Depending on the task at hand, sometimes it's advantages to evaluate text and
language based on it's estimated reading level. One popular way to do this 
is with the Flesch-Kincaid grade level.  This is a grade formula in that a score
of 9.3 means that a ninth grader would be able to read the document.
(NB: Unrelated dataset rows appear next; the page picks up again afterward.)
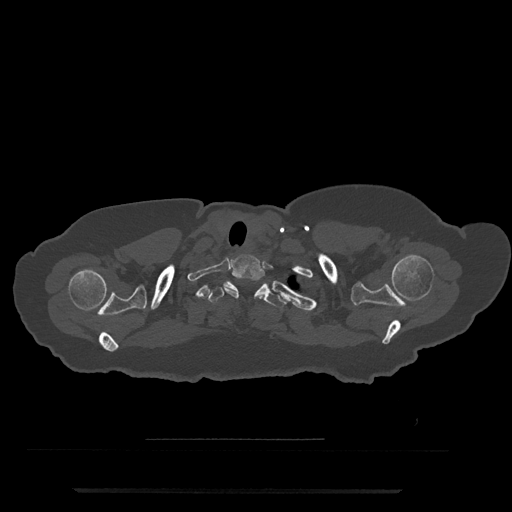
CT including the spine, one axial slice. Reconstruction kernel Br40s/3. 120 kVp. Bone window (W 1800 / L 400 HU). 0.5 mm slice thickness. 512 × 512 image matrix, field of view 440 × 440 mm. Female patient, age 51 years. Case-level facts recorded for this patient, not image findings: primary cancer: neuro; vertebrae with lytic lesions (as recorded): T8.
Structures marked on this image (semi-automatic segmentation, software-assisted and operator-edited):
- T1 vertebra: bounding box (x1, y1, x2, y2) in pixels: (223, 254, 265, 298)
- T2 vertebra: (207, 281, 286, 309)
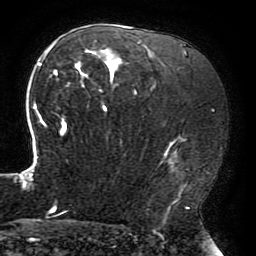
Breast MRI (dynamic contrast-enhanced), one axial slice. Position 127 of 196 along the scan axis. Cropped to one breast. Dynamic contrast-enhanced series, time point 2 of 6 at this slice position (early post-contrast). 3 T. TE 4.2 ms, TR 8 ms. 1.2 mm slice thickness. 256 × 256 image matrix, field of view 200 × 200 mm. Female patient.
Structures marked on this image (semi-automatic segmentation, software-assisted and operator-edited):
- enhancing-tissue mask used for the functional tumour volume (all voxels passing the contrast-enhancement thresholds inside the analysis volume; usually the tumour): bounding box [x1, y1, x2, y2] px = [22, 40, 187, 214]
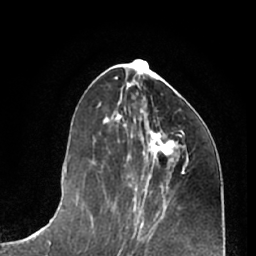
Breast MRI (dynamic contrast-enhanced), one axial slice. Slice 29 of 66 in the series (ordered by position). Cropped to one breast. Dynamic contrast-enhanced series, time point 2 of 7 at this slice position (early post-contrast). 1.5 T. TE 3 ms, TR 6.2 ms. 2.4 mm slice thickness. 256 × 256 image matrix, field of view 165 × 165 mm. Female patient.
Structures marked on this image (semi-automatic segmentation, software-assisted and operator-edited):
- enhancing-tissue mask used for the functional tumour volume (all voxels passing the contrast-enhancement thresholds inside the analysis volume; usually the tumour): bounding box (x1, y1, x2, y2) in pixels: (134, 119, 184, 173)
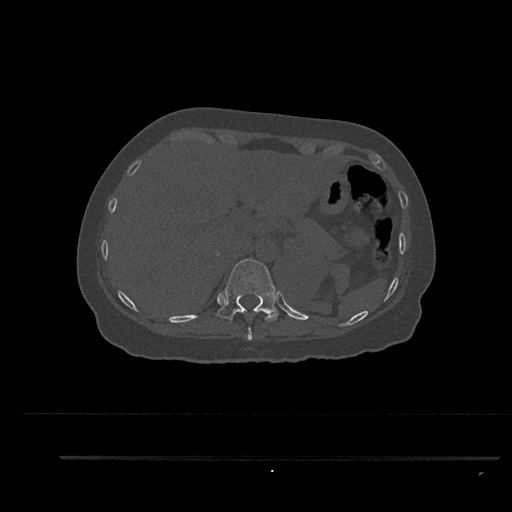
CT including the spine, one axial slice. Position 327 of 797 along the scan axis. 120 kVp. Bone window (W 1800 / L 400 HU). 512 × 512 image matrix, field of view 408 × 408 mm. Female patient, age 44 years. From the clinical record (not read from this slice): primary cancer: renal; vertebrae with lytic lesions (as recorded): L1.
Outlined on this slice (semi-automatically segmented with operator editing):
- T10 vertebra: bounding box (x1, y1, x2, y2) in pixels: (244, 311, 253, 340)
- T11 vertebra: (216, 259, 279, 322)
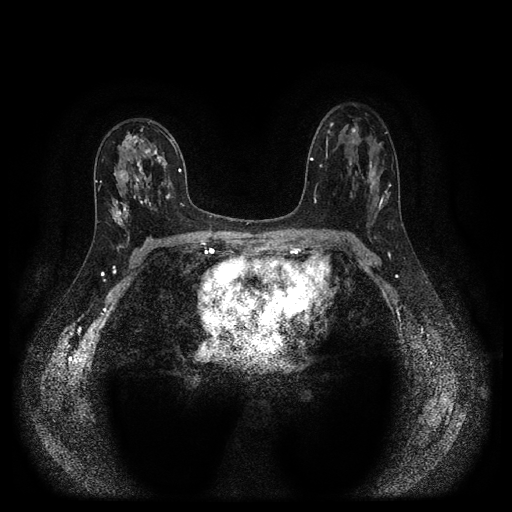
Breast MRI (dynamic contrast-enhanced, multi-phase), one axial slice. Position 62 of 116 along the scan axis. Dynamic contrast-enhanced series, time point 2 of 5 at this slice position (early post-contrast). 1.5 T. TE 2.7 ms, TR 5.4 ms. 512 × 512 image matrix, field of view 330 × 330 mm. Female patient, age 47 years.
Outlined on this slice (semi-automatic segmentation, software-assisted and operator-edited):
- breast lesion (labelled 'tumour' in the annotation; benign lesions carry a separate 'benign' label): bounding box [x1, y1, x2, y2] px = [113, 133, 174, 221]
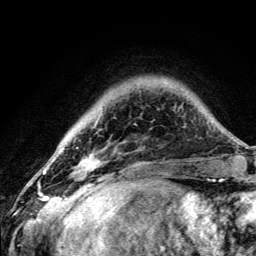
Breast MRI (dynamic contrast-enhanced), one axial slice; position 25 of 134 along the scan axis; cropped to one breast; dynamic contrast-enhanced series, time point 2 of 5 at this slice position (early post-contrast); 3 T; TE 4.2 ms, TR 8.6 ms; 1.2 mm slice thickness; 256 × 256 image matrix, field of view 160 × 160 mm. Female patient.
Outlined on this slice (semi-automatic segmentation, software-assisted and operator-edited):
- enhancing-tissue mask used for the functional tumour volume (all voxels passing the contrast-enhancement thresholds inside the analysis volume; usually the tumour): bounding box <79,120,99,174> (left, top, right, bottom; pixels)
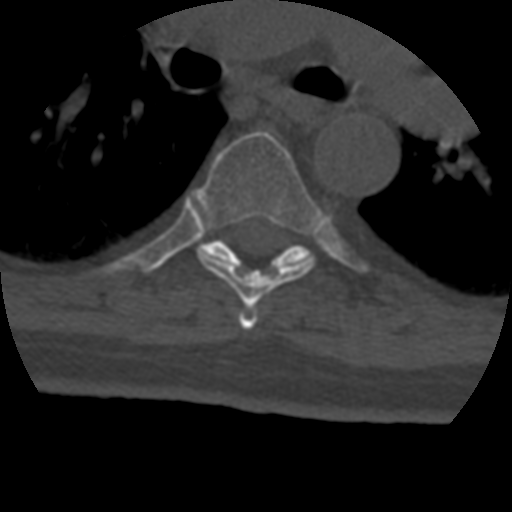
CT including the spine, one axial slice. Slice 295 of 399 in the series (ordered by position). Reconstruction kernel STANDARD. 120 kVp. Bone window (W 1800 / L 400 HU). 1.25 mm slice thickness. 512 × 512 image matrix, field of view 160 × 160 mm. Patient age 69 years. From the clinical record (not read from this slice): primary cancer: prostate.
Annotated regions visible in this slice (semi-automatically segmented with operator editing):
- T5 vertebra: bounding box <239,308,258,330> (left, top, right, bottom; pixels)
- T6 vertebra: <197,131,322,307>
- T7 vertebra: <205,239,311,268>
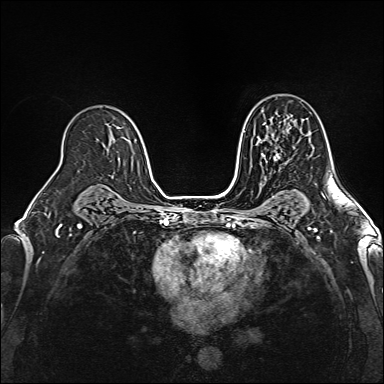
Breast MRI (dynamic contrast-enhanced), one axial slice. Slice 102 of 160 in the series (ordered by position). Dynamic contrast-enhanced series, time point 2 of 6 at this slice position (early post-contrast). 1.5 T. TE 2.4 ms, TR 5.2 ms. 1 mm slice thickness. 384 × 384 image matrix, field of view 300 × 300 mm. Female patient.
Outlined on this slice (semi-automatic segmentation, software-assisted and operator-edited):
- enhancing-tissue mask used for the functional tumour volume (all voxels passing the contrast-enhancement thresholds inside the analysis volume; usually the tumour): bounding box (x1, y1, x2, y2) in pixels: (260, 122, 289, 164)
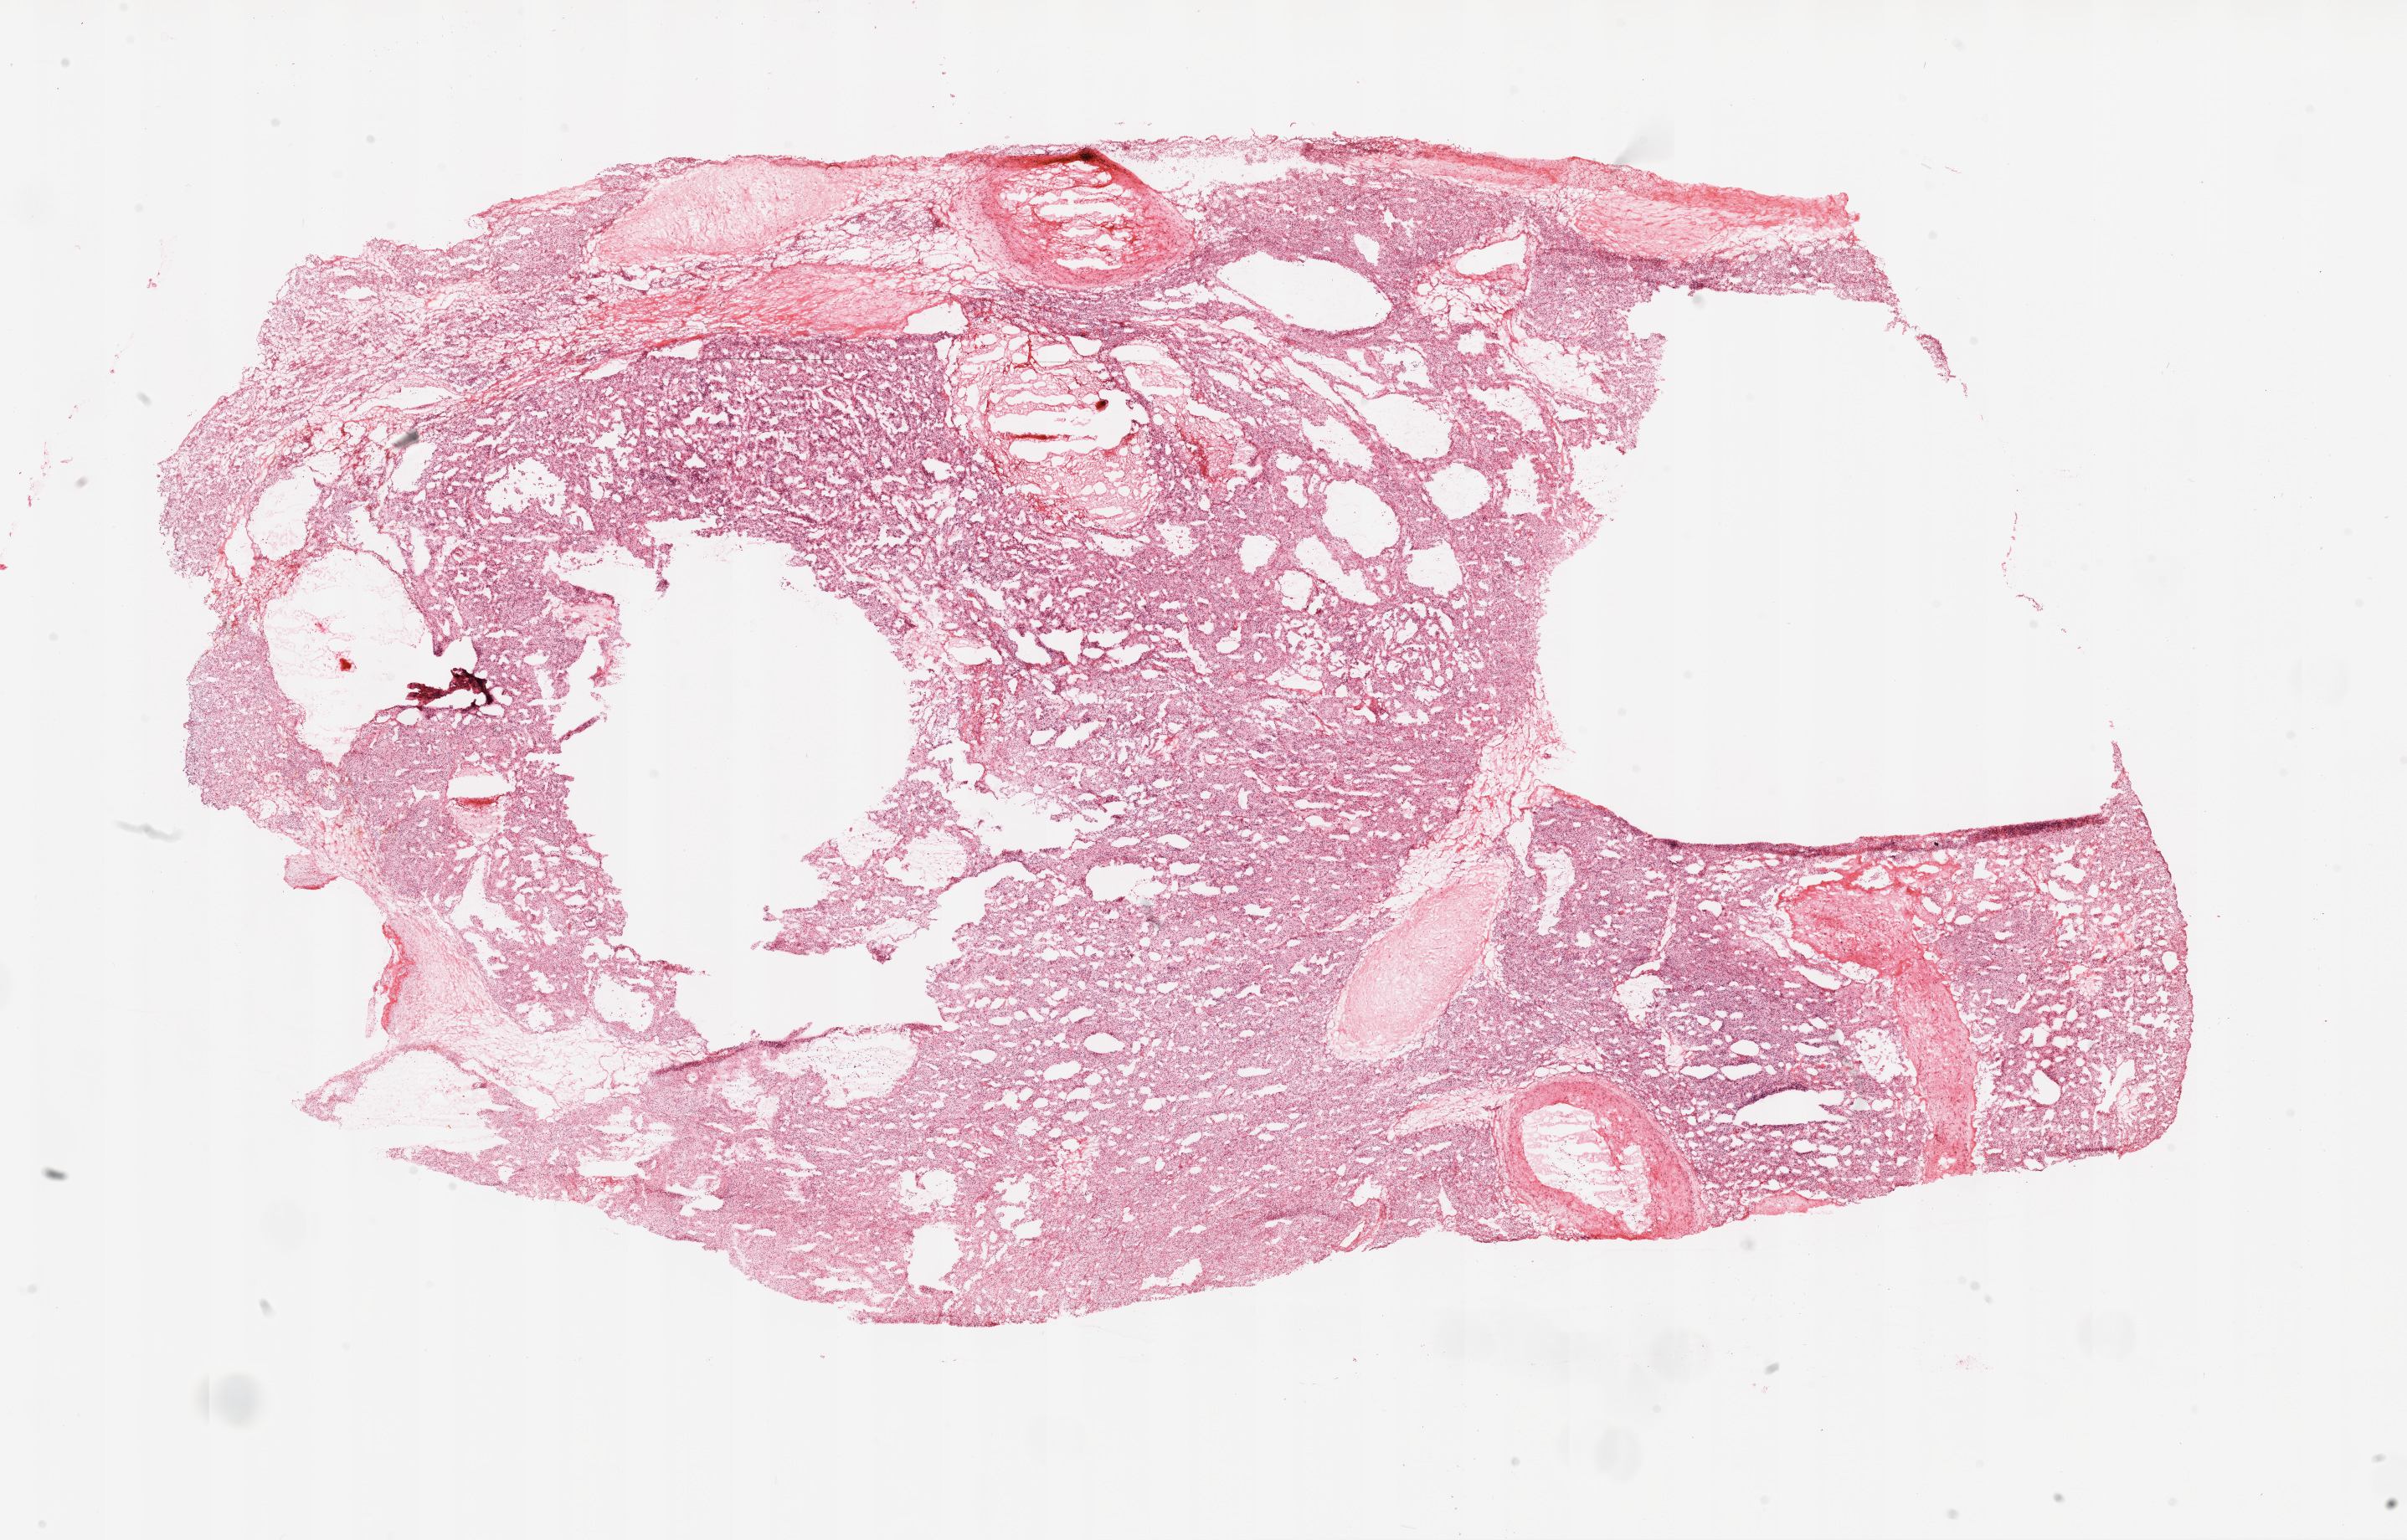
Whole-slide histology image, Hematoxylin and eosin (H&E) stained, whole scanned area (about 23.1 x 14.8 mm, slide scanned at 20x) shown as a low-resolution overview, frozen section from the top of the tissue portion, kidney, primary tumour sample. Male patient; age at initial diagnosis 63 years. Histologic grade: G2 (moderately differentiated). Pathologist review of this section (percent, as recorded): tumour cells 90%, tumour nuclei 90%, normal cells 0%, stromal cells 10%, necrosis 0%. Inflammatory infiltration, as recorded: lymphocyte infiltration 2%, monocyte infiltration 0%, neutrophil infiltration 0%.
Laterality: right. Histologic diagnosis: Clear cell adenocarcinoma, NOS. AJCC pathologic stage: IV. Lymph nodes positive (case pathology): 0 of 3 examined.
The wikipedia article on this technique does a fair job explaining it:


Using the `textstat` python linvrary, we can approximate the reading level and
set our thresholds for what level we find ideal for our downstream NLP task.

In this case, we will limit the reading level between `2` and `10`, but many
other ranges are certainly possible

In [None]:
import textstat 

min_grade_level = 2
max_grade_level = 10

def check_quality(df, text_column):
    df["flesch_grade"] = df[text_column].apply(textstat.flesch_kincaid_grade)
    return df

cleaned = check_quality(sample_df, 'content')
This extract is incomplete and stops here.